- SEITENTEXT
Samsung SyncMaster P2450H - LCD-Display - TFT - 61 cm ( 24" )


----------



## JustAs (19. Dezember 2009)

*AW: 22" - 24" Monitor gesucht - Unentschlossen bez. Auflösung*

Zufrieden mit dem 24"er?
Ich hab immernoch keinen bestellt/gekauft, weil es immer hin und her ging... bin jetzt am überlegen, ob ich nicht auch den 24"er Samsung für meinen Bruder kaufe...
Pro/Contra - 22"/24"?


----------



## JustAs (21. Dezember 2009)

*AW: 22" - 24" Monitor gesucht - Unentschlossen bez. Auflösung*

Ich hab den Samsung P2450H jetzt mal im Laden gesehen... macht einen echt guten Eindruck, gerade vom Optischen. Nur der Standfuß gefällt mir überhaupt nicht. Macht einen sehr wackeligen Eindruck...


----------



## LOGIC (21. Dezember 2009)

*AW: 22" - 24" Monitor gesucht - Unentschlossen bez. Auflösung*

Wackel ihn halt mal rum ^^ dann siehste obs stabil genug ist


----------



## netheral (24. Dezember 2009)

*AW: 22" - 24" Monitor gesucht - Unentschlossen bez. Auflösung*

Er ist eigentlich ganz O.K.... Ich kann nicht behaupten, dass er sehr stark wackelt.
Jedoch ist meiner etwas schief, sodass der Monitor leicht geneigt ist (Bild ist nicht parallel zum Tisch sondern so um 2 - 3 ° abgedreht).

- AUSGELESENE ZEILEN
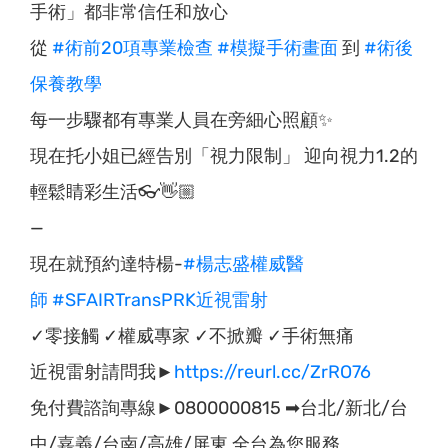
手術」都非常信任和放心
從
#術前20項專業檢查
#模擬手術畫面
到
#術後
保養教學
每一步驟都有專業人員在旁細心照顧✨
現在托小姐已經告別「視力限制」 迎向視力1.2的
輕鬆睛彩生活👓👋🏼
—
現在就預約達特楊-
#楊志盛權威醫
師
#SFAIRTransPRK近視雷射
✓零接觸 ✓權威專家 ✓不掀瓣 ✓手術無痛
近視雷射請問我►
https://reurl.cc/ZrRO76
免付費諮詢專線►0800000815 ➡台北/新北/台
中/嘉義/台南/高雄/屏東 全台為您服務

* * *

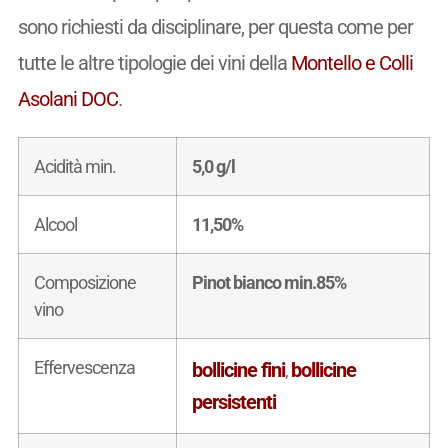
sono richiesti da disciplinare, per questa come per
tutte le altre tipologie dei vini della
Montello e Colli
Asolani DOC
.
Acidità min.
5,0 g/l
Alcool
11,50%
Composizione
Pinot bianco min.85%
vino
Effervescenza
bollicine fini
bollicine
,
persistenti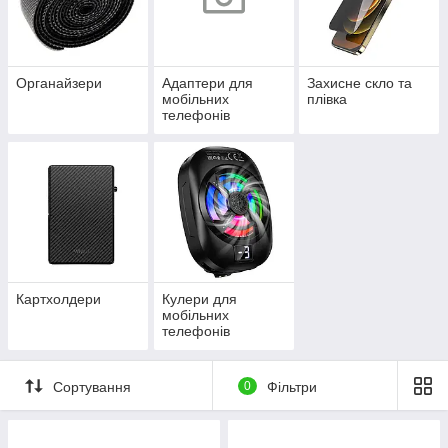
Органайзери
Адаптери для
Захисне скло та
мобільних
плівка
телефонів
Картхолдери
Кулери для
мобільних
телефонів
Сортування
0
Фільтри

--

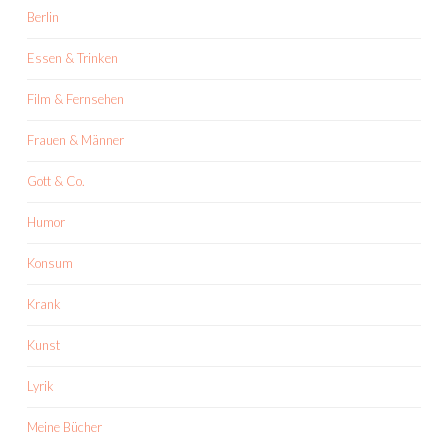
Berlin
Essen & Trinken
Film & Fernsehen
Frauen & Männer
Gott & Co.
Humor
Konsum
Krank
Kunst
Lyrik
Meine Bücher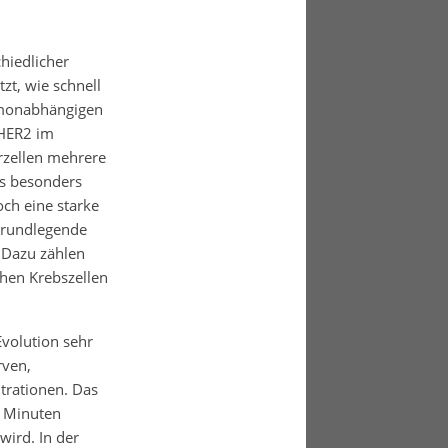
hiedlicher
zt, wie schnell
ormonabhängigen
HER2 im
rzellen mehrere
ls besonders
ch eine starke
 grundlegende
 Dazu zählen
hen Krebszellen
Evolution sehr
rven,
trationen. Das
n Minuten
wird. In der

- DEINE AUFGABE
Was gefällt JustAs laut Seitentext am Samsung P2450H im Laden gar nicht? Die Zeilen brauchst du hier nicht.

- SCHRIFTLICHE ANTWORT
Der Standfuß, weil er einen sehr wackeligen Eindruck macht.